Collapse of Cryptocurrencies in Q1: Even the Biggest Crashed 67% to 88% - Cbasedlifeform
https://wolfstreet.com/2018/04/01/collapse-of-cryptocurrencies-in-q1-even-the-biggest-crashed-67-to-88/
======
richsherwood
Honestly, this was to be expected. I believe that crypto-currency has some
massive potential but at this state in the game, there’s limited things you
can use your coins for. Bitcoin, being the biggest and most notable, is still
absolutely a pain to a convert in and out of fiat. Especially for newbies just
learning about the technology (after hearing about all the guys making a
killing and assuming the trend will continue no doubt).
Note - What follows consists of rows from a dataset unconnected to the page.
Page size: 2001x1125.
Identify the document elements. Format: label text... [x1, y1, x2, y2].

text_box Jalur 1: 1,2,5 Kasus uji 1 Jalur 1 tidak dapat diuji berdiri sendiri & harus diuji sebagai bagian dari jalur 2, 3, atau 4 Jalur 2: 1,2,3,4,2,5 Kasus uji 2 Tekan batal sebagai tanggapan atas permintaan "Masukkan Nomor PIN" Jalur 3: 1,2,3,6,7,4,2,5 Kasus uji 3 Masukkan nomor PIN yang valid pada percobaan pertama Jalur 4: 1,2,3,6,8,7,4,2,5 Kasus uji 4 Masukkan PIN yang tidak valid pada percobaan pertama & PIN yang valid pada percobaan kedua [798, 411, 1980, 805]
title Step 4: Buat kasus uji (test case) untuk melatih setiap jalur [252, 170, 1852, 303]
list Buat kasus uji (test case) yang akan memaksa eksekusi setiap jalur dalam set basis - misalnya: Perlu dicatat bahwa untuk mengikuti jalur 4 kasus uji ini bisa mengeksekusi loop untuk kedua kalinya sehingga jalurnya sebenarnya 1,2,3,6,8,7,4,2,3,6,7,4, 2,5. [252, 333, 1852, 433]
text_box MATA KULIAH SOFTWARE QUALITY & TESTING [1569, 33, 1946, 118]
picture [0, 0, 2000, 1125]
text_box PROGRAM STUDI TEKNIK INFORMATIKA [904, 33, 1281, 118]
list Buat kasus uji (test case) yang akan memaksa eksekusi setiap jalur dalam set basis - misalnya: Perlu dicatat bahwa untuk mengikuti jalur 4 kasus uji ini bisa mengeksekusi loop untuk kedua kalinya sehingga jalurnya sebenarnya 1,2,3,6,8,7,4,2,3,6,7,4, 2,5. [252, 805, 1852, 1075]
Bitcoin’s usefulness
is near useless at this point and so it’s only value is as a speculative
investment. Initially, there was a variety of reasons why Bitcoin and
blockchain was attractive. For me it was the noble idea that Bitcoin could be
used to liberate a whole portion of the world economy from oppressive
governments or broken financial systems but I’ve noticed that people don’t
talk about that anymore. The new marketing speak for bitcoin is that it’s a
“store of value” which is bs if you consider the fact that the value you’re
trying to store is now worth much much less than it was a few months ago. I
cashed out of 90% of my holdings in December before the huge run up because it
was like people got hit with a spell and were foaming at the mouth for it. I
did feel a bit of FOMO of course as most of my colleagues were buying property
and fancy ass cars afterwards but the stress just wasn’t worth it. As soon as
I saw a nail salon advertising a “become a bitcoin millionaire today!” ad
which sent me to a affiliate link, I realized that we were at peak
ridiculousness. The unfortunate thing is that a lot of people got burnt the
last few months. Largely innocent bystanders whose naivety and unfamiliarness
with the technology used against them in an exploitive way(not really an
excuse for bad investment decisions though, most of that still falls on the
“investor”). It will make things harder to get people to adopt useful coins or
applications of blockchain once the kinks are worked out in the future. But
then again, maybe that’s what we need. More caution and less hysteria. I see a
future where more than likely you will have no idea whether the application
you’re using is on a blockchain or not. A technology layer in which being on a
blockchain isn’t hyped up for marketing speech, just as we don’t hype up other
layers which keep our modern world functioning and instead just offers users
an intuitive UI with as little steps as possible to do what you’re trying to
do.